Calling All Writers
to send in their work.
On an early-dark winter’s evening, nearly twenty years ago, a group of local writers gathered in the picture-perfect living room of the founding member of the group, listening to her read a short story she was preparing to submit to the annual WV Writers Inc. writing contest.
I was the newbie of the group, having reached my thirties before ever knowing writer’s groups existed, much less a long-standing all-volunteer, writers' resource and service organization serving literary interests in West Virginia. WV Writers sponsors both an annual writers’ conference as well as the annual writing competition.
As always, I wanted to deem myself worthy. I wanted to let the world know I was award-winning. I wanted my writing group to see my talent, I wanted to prove to myself I was a writer, a real writer, a West Virginia writer. The first two years I entered the contest, I remained awardless.
And then I received an honorable mention! And another year, third place! And another year, finally, first place and a lovely check! My first “payment” as a creative writer.
Writers, overall, are a quirky crew. We spend a good portion of our time writing, and trying to prove to ourselves that we “are a writer.” In the many years since our monthly gathering that evening long ago, I have come to understand that if you write, you’re a writer. If no one reads it, you’re still a writer. If no one pays for what you have written, you’re still a writer. Even if you’re only jotting down notes, quotes, and daily reflections in a journal — if you write, you’re a writer.
I understand that now, after twenty-plus years in the writing field, a B.A. in Written English, and an MFA in Creative Writing.
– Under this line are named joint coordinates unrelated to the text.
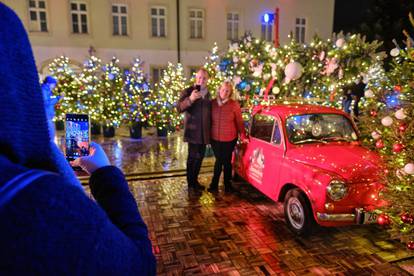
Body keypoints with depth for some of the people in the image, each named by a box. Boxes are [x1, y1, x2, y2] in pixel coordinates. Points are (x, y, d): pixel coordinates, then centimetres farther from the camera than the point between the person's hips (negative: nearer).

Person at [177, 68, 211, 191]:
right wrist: (190, 99, -32)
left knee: (200, 156, 13)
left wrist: (210, 129, 20)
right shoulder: (188, 91, -6)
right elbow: (179, 108, -16)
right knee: (193, 157, -3)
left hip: (204, 132, 6)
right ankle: (190, 183, 10)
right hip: (193, 131, -6)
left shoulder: (208, 94, 14)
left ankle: (194, 181, 27)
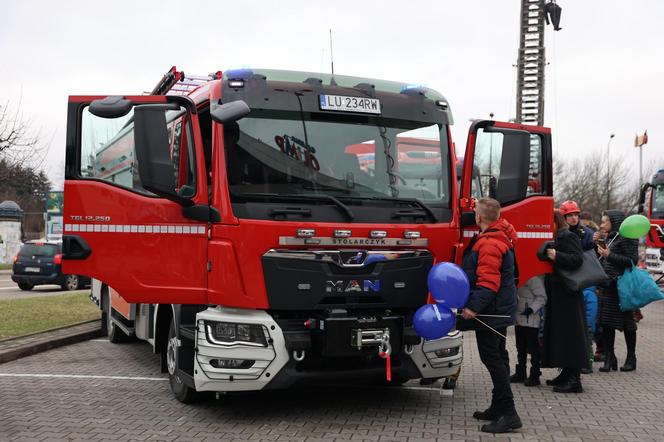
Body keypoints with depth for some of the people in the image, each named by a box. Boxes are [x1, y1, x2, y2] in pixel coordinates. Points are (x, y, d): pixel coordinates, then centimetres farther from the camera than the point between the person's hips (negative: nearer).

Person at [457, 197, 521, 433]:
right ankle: (499, 407, 27)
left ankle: (508, 413, -11)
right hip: (500, 309, 11)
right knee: (498, 356, 17)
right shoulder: (502, 232, 10)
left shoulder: (489, 244, -23)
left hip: (490, 311, -11)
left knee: (491, 357, -10)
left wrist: (475, 307, -35)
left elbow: (488, 282, -30)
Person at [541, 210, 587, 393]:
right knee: (559, 333, 13)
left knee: (570, 335, -8)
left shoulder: (568, 237, -11)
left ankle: (574, 379, -6)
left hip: (567, 296, -10)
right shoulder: (557, 239, 18)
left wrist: (557, 256, -29)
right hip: (558, 295, 10)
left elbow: (577, 260, -22)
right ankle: (567, 374, 21)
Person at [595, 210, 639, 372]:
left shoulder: (626, 237, -9)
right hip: (607, 285, 8)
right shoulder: (609, 237, 15)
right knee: (606, 322, 6)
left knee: (626, 322, 2)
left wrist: (610, 255, -19)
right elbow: (602, 259, 20)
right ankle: (609, 358, 13)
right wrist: (598, 244, 6)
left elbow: (633, 260, -16)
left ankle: (631, 358, 15)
After winning contests, not winning contests, getting rejections, getting published, and self-publishing — to prove to myself and the world that I am “a writer,” I find I no longer even need to label myself as such.
I paint, I write, I create. I express. I define my work. That is the nature of creating, the secret to a creative lifestyle. Focus on the process, because it’s the process, not the product, that soothes souls — your own and others’. Julia Cameron notes, “We’re in control of quantity, the Creator is in charge of quality.”
Writers are often a self-deprecating bunch. Afraid to share their works, stuffing napkin-scratched poems into the back of a drawer, terrified to read their work aloud, much less let someone wallow and immerse themselves in words on a page. If they aren’t published, or degreed, or wide-read, or award-winning — most writers humbly create alone and need encouragement and understanding from other quirky, self-deprecating writing-inclined folk.
I have met all kinds of writers, from doctorates on down. Poets, storytellers, essayists, journalists; published, unpublished, self-published. In fact, the writing talent in West Virginia and Appalachia shatters any and all stereotypes that might assume mountain and hillfolk can’t or don’t write much less do it well. So much talent and well-written powerful works are tucked away in hollows and on hilltops, scratched on napkins, in yellowed journals, never to be seen or shared.
And that’s one main reason WV Writers, Inc., exists — not just for West Virginia residents, but for all writers of the region.
Years ago, I wanted to win in the WV Writers, Inc. contest, and now I have been appointed as the Contest Coordinator, managing the blind submissions before they are sent to this year’s judges, making sure all is organized, submissions and funds and membership fees all processed properly.
The contest is open to any WV resident and members. (Out-of-state residents must be members of WV Writers, Inc., but you can add that membership option to your submission.)
What do you have tucked away? What works have you written that you feel are ready to take to present? Even if you don’t win, your submission fees help support and empower writers. And that, too, is a win.